Emerging ideas include incentives for green infrastructure, disaster insurance schemes and climate-responsive budgeting. These aren’t abstract financial tools -- they’re mechanisms to enable frontline action in glacial corridors, seismic fault zones, and monsoon-flooded valleys. Linking funds to performance could create a virtuous cycle where fiscal policy actively drives risk reduction.
India’s shift toward embedding resilience in financial and policy architecture also got a global platform during its G-20 presidency in 2023. That year, “Disaster Risk Resilience” was formally recognised as the grouping’s 13th priority vertical -- an unprecedented elevation of the issue in a forum primarily focused on macroeconomics and development. Under India’s stewardship, the agenda expanded to include risk financing as a subcomponent, recognising that building climate-resilient economies requires not only technical measures but also robust financial instruments to absorb and transfer risk. This global acknowledgment dovetails with India’s Himalayan challenges, offering opportunities to leverage multilateral cooperation, insurance pools and cross-border data sharing -- tools that could directly enhance mountain resilience.

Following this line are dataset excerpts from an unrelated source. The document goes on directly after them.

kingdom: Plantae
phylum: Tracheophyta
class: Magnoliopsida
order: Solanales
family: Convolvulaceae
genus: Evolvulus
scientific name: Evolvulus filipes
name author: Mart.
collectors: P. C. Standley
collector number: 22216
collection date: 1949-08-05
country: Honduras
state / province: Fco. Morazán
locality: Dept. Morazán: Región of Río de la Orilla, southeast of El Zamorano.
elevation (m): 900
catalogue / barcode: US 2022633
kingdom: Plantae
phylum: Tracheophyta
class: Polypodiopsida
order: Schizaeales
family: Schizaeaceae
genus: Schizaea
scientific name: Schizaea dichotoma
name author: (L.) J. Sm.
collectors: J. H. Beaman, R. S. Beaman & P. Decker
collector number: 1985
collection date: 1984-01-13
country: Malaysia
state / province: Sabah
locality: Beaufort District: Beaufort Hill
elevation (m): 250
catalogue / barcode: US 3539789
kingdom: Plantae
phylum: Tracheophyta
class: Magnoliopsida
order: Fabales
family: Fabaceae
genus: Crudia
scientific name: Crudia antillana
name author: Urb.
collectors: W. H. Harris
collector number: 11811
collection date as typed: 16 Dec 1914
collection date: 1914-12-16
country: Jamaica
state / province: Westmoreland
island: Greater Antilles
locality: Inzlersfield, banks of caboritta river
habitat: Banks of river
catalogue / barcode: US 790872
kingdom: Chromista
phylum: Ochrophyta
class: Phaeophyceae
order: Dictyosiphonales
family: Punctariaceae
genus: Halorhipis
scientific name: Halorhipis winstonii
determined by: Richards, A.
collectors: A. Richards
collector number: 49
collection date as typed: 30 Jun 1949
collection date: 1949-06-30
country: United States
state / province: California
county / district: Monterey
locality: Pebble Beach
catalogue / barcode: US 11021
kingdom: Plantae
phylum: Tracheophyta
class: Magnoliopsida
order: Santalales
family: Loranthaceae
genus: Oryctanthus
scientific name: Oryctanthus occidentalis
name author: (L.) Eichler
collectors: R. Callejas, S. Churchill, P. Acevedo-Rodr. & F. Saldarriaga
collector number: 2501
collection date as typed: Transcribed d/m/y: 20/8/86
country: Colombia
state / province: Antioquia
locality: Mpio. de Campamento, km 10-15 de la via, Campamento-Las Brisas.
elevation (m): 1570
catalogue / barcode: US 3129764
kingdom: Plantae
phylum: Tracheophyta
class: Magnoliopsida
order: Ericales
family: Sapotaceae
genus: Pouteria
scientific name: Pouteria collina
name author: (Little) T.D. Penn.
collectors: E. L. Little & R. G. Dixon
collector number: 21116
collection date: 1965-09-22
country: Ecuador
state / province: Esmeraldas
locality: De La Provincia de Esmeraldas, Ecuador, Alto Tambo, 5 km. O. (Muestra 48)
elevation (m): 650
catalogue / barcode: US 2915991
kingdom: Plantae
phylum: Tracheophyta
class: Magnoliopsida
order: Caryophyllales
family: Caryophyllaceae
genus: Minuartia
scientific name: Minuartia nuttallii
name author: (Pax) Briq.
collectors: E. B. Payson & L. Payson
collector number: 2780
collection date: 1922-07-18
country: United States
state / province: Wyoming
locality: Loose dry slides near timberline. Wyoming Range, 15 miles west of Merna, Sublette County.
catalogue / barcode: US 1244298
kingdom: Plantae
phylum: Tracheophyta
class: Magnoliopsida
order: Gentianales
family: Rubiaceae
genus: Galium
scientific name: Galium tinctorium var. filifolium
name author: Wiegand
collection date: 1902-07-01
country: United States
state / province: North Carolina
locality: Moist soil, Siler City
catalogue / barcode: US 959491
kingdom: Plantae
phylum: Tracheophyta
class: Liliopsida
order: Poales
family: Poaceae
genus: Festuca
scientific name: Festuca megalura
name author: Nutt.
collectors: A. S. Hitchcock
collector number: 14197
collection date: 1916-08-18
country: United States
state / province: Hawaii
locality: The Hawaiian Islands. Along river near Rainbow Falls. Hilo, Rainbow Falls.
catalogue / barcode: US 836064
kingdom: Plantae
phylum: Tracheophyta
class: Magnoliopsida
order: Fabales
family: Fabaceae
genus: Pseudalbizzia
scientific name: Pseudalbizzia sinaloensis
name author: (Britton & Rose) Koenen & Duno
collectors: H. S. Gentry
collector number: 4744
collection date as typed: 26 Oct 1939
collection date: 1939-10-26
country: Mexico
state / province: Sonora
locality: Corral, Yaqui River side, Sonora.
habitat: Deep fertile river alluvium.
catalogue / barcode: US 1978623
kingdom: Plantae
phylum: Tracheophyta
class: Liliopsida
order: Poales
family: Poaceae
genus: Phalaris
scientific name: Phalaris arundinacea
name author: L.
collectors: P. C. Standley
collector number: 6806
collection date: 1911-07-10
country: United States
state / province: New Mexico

Such an approach dovetails with global compacts like the Sendai Framework for Disaster Risk Reduction and the Paris Agreement, but is shaped to India’s federal system and Himalayan realities. Shared watersheds and hazard zones mean states -- and even neighbouring countries -- have common stakes. Well-designed funding could spur joint flood drills between Uttarakhand and western Nepal or integrated early-warning systems between Sikkim and Bhutan.
None of this implies halting progress. Resilient development is the only viable path for the highlands. That could mean promoting low-impact tourism over high-volume pilgrim surges, prioritising decentralised solar over mega-dams, or training local youth in climate-smart construction rather than relying solely on outside contractors. Every infrastructure rupee spent here should pass through the filter of risk analysis and adaptation planning.
The Himalayas are a living, interlinked ecological and cultural zone. They feed the great rivers, house rare biodiversity, and sustain communities with centuries of adaptive knowledge. Yet climate disruption, layered over unsustainable growth, threatens to unravel this balance. Protecting these mountains is as much about securing borders as it is about safeguarding water, livelihoods, and culture.
Managing the Himalayas means balancing climate risks, border security, and cultural heritage -- anchored in safe infrastructure that, if mismanaged, can undermine national security.
The writer, a retired lieutenant-general, is a former GOC of the Srinagar-based 15 (“Chinar”) Corps. He is also a member of the National Disaster Management Authority.